Their vision is that solo players will be taking less of a gamble when they join a group to attempt a raid or a strike or something, and that players who are already partied up to some degree can easily fill any remaining slots.
That's the plan. I believe that that's how Bungie want it to work and I hope that's how they get it to work because otherwise as a solo player who is nervy about joining up with randos you can end up missing a huge chunk of content and loot.

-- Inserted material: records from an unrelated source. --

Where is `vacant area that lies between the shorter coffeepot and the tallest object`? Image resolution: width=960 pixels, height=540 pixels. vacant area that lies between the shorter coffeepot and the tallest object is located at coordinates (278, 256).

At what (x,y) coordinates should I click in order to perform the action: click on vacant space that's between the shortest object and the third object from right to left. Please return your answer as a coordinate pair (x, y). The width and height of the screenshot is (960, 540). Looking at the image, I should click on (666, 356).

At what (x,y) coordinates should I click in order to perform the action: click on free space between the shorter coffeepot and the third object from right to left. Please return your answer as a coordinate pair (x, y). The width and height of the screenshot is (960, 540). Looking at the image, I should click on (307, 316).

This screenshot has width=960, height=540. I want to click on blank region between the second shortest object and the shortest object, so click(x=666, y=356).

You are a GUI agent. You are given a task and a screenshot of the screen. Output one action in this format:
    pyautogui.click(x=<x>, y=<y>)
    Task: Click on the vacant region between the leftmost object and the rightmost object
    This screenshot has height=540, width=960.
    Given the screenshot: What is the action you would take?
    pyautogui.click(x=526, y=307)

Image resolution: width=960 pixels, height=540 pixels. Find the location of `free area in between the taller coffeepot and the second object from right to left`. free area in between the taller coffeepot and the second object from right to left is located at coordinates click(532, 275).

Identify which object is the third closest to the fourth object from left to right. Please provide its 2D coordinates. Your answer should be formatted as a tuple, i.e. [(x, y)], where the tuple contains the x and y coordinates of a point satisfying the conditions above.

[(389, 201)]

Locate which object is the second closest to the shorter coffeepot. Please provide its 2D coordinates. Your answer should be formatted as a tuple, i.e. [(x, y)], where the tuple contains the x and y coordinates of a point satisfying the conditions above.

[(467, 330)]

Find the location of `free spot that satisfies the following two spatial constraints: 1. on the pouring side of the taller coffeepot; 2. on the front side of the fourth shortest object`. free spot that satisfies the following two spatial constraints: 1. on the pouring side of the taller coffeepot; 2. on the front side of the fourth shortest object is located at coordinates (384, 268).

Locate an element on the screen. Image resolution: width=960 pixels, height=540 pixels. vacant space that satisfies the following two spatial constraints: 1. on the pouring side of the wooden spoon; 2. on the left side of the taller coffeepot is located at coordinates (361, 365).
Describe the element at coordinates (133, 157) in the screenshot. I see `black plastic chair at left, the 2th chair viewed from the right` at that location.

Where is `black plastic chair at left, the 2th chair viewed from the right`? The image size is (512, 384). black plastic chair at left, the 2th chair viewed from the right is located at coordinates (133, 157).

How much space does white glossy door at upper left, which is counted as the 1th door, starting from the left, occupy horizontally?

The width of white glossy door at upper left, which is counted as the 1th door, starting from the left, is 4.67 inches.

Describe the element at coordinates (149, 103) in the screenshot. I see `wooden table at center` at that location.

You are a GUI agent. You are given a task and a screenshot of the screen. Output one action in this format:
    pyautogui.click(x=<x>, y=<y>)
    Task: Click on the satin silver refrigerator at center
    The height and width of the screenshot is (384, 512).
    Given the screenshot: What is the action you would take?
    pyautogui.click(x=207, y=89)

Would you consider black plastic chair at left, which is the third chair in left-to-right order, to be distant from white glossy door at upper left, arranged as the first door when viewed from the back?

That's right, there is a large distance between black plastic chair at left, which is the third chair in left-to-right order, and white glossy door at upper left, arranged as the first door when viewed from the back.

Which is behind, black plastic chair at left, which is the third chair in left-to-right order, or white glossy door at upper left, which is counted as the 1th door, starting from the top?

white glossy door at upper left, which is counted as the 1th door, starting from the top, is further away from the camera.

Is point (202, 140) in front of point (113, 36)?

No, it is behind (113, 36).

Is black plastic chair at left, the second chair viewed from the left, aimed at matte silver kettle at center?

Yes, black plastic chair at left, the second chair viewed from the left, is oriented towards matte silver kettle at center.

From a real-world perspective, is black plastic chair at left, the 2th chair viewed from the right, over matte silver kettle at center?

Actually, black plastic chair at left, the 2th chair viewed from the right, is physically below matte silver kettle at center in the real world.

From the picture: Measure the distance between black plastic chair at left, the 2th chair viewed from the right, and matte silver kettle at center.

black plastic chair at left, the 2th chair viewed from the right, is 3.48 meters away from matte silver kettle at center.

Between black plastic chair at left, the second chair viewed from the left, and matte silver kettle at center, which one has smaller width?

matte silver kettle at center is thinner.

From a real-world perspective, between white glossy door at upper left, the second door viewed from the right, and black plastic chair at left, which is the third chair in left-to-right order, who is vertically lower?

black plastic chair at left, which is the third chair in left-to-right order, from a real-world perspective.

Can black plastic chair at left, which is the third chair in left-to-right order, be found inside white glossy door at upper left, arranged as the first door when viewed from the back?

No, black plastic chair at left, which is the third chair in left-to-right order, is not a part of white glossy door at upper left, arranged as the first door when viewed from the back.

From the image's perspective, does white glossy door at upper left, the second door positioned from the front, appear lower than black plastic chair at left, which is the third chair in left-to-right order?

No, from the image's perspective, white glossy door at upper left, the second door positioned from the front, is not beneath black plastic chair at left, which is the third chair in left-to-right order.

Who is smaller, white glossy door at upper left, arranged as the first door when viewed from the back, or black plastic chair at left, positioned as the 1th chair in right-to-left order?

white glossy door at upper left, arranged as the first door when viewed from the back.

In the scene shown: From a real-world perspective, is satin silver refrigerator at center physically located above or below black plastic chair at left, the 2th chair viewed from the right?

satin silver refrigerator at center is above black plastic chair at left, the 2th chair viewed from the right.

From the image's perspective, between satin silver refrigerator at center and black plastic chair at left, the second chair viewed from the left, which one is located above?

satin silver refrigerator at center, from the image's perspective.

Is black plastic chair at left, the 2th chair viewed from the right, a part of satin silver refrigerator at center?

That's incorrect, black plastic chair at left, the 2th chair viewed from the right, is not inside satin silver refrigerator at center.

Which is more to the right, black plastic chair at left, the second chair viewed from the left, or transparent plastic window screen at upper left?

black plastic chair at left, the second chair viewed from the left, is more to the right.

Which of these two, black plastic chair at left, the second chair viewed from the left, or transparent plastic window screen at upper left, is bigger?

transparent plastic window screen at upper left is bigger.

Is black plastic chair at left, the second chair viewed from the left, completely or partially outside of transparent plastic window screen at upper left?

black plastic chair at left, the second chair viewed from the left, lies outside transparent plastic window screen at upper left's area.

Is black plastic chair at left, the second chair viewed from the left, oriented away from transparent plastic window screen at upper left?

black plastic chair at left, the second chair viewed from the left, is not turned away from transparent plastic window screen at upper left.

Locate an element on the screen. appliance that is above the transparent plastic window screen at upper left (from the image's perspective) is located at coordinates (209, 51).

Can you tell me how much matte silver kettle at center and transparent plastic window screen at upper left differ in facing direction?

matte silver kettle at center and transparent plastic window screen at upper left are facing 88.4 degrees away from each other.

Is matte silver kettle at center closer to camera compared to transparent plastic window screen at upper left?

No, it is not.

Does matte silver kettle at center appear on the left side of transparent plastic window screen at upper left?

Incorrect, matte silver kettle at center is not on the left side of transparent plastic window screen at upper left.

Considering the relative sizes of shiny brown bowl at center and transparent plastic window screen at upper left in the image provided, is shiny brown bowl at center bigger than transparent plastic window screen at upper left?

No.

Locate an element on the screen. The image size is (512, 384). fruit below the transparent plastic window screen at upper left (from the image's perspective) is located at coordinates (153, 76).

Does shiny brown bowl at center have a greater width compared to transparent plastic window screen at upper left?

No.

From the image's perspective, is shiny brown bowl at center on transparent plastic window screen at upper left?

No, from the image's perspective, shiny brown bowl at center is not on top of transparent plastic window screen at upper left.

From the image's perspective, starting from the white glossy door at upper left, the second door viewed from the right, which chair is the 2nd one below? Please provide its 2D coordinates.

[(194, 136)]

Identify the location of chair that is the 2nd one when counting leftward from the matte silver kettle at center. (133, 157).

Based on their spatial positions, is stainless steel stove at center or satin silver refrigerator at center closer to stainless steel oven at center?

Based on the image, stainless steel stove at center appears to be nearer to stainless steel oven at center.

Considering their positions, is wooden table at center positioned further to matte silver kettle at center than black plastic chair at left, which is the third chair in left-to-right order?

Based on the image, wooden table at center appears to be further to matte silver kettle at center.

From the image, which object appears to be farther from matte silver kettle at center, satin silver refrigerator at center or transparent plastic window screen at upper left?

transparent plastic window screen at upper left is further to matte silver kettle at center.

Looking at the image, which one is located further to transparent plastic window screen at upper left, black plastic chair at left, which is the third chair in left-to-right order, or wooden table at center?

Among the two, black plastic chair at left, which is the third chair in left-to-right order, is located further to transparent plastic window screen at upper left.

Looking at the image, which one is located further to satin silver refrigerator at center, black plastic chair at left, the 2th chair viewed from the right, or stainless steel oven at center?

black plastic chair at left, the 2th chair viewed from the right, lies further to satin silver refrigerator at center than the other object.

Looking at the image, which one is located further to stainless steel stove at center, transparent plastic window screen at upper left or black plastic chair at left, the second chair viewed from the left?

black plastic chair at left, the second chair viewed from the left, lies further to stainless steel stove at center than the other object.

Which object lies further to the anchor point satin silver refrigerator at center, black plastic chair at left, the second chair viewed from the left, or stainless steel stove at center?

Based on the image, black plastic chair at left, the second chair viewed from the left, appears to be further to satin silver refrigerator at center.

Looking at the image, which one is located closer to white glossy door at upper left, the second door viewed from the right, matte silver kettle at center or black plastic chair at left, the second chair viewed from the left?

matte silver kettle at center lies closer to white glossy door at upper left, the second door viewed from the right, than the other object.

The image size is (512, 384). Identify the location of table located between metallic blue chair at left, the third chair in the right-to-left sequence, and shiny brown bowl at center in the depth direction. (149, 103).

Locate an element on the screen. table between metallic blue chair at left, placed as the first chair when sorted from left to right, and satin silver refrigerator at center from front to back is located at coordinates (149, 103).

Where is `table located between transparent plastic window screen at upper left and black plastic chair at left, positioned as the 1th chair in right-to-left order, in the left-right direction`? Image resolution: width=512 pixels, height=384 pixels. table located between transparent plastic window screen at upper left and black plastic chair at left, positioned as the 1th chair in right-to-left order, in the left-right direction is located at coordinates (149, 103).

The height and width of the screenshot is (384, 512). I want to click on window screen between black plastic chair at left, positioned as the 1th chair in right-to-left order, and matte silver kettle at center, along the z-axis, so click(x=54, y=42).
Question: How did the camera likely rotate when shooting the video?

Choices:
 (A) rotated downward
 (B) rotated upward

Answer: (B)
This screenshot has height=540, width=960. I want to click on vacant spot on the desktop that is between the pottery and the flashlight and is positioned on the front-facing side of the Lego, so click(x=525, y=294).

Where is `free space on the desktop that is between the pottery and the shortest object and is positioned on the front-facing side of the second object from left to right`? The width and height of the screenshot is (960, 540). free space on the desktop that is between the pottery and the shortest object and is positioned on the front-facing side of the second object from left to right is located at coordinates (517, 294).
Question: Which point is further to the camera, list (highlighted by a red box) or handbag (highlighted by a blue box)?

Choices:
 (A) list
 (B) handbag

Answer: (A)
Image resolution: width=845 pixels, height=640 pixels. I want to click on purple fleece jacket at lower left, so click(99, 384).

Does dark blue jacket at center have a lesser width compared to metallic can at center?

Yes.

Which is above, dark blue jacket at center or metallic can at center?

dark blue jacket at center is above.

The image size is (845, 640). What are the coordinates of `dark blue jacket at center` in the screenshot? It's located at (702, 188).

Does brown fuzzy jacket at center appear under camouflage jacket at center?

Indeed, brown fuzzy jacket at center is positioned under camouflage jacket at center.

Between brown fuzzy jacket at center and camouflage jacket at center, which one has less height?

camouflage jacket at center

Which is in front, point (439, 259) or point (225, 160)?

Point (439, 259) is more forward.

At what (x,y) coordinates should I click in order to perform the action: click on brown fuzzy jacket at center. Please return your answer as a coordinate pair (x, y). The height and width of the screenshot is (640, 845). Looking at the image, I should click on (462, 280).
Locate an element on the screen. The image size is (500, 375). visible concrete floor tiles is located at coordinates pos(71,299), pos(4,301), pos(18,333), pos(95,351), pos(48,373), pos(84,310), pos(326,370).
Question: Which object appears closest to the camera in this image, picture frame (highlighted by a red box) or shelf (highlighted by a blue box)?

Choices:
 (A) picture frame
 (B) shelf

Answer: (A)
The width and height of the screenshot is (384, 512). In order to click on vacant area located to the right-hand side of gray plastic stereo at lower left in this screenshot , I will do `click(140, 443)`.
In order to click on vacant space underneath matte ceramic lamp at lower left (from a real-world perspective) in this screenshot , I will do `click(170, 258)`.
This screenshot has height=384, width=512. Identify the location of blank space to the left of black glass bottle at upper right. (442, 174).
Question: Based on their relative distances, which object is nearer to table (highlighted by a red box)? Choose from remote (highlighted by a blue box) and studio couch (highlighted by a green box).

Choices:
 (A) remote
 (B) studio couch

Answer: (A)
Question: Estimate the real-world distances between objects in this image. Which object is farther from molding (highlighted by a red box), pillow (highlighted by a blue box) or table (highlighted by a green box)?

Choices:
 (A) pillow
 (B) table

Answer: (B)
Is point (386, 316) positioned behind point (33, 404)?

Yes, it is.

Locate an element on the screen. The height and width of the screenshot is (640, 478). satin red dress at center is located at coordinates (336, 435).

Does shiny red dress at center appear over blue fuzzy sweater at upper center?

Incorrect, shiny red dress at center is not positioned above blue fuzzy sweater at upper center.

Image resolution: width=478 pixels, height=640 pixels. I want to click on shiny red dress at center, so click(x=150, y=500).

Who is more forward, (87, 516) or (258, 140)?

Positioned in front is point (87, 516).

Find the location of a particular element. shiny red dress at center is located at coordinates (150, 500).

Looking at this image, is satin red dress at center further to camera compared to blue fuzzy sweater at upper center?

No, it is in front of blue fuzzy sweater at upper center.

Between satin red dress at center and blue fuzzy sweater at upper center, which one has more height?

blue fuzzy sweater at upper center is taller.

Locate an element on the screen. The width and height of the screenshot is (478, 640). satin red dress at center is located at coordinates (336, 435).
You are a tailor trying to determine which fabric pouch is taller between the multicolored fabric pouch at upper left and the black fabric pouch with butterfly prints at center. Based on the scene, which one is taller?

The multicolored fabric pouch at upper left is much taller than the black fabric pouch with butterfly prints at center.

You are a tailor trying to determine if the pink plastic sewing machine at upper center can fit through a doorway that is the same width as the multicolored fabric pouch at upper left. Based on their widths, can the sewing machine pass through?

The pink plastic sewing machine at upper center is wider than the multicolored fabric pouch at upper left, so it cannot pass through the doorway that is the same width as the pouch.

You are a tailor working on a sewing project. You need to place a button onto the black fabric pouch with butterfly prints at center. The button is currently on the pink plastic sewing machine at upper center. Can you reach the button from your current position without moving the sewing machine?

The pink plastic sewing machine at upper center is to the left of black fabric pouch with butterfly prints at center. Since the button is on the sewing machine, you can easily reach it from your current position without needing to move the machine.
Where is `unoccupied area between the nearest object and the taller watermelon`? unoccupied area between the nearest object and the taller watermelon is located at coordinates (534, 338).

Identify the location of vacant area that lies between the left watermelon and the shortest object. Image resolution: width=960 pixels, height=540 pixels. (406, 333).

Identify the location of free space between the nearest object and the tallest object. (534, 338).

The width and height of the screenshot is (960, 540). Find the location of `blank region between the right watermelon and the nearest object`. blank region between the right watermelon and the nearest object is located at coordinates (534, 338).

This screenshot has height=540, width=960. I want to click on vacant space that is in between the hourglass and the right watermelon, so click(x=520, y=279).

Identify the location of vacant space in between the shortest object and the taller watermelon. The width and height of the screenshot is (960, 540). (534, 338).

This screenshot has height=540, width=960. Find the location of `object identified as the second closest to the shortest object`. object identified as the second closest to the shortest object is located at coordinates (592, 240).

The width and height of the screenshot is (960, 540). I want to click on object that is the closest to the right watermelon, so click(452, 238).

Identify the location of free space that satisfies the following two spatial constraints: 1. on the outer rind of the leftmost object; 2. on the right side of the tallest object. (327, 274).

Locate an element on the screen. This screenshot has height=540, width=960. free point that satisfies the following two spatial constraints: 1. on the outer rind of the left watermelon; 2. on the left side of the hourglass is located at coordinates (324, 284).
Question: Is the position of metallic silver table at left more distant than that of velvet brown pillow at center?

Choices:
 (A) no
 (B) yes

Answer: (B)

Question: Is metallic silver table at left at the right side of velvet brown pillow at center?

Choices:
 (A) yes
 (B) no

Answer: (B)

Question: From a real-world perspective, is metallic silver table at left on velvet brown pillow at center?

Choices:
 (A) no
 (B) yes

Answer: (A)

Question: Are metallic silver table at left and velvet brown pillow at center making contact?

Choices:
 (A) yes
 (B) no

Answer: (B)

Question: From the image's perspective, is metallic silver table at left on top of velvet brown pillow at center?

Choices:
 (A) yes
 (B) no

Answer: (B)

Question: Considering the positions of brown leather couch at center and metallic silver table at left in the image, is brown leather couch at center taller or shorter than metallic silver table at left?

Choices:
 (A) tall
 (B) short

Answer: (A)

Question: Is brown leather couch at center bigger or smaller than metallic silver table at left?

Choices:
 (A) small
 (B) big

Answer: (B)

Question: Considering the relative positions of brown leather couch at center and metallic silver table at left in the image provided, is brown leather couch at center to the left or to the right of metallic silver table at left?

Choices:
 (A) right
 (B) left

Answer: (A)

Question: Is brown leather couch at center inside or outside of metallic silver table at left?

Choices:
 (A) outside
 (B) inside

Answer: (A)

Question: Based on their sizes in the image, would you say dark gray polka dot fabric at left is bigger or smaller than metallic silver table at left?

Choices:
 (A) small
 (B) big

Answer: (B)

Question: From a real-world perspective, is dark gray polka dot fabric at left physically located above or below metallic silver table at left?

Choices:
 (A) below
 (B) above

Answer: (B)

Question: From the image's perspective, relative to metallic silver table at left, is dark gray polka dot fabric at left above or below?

I do have reservations, though. What they showed of the system sort of relied on the clans giving accurate or flavourful information in their short bio to let solo players know if they wanted to play with them. I can imagine it being far more of a lottery in real life (although I guess Bungie could also get players to rate groups on competitiveness or helpfulness which could add another dimension to sorting through clans). They also haven't revealed enough about the system to know if it factors in things like whether you're happy to be on voice with strangers. I'm not. I get really nervous, not least because I have a very obviously female voice and that can end up in some very uncomfy places online.
So…. cautiously optimistic but assuming third party hubs might need to make up for shortcomings?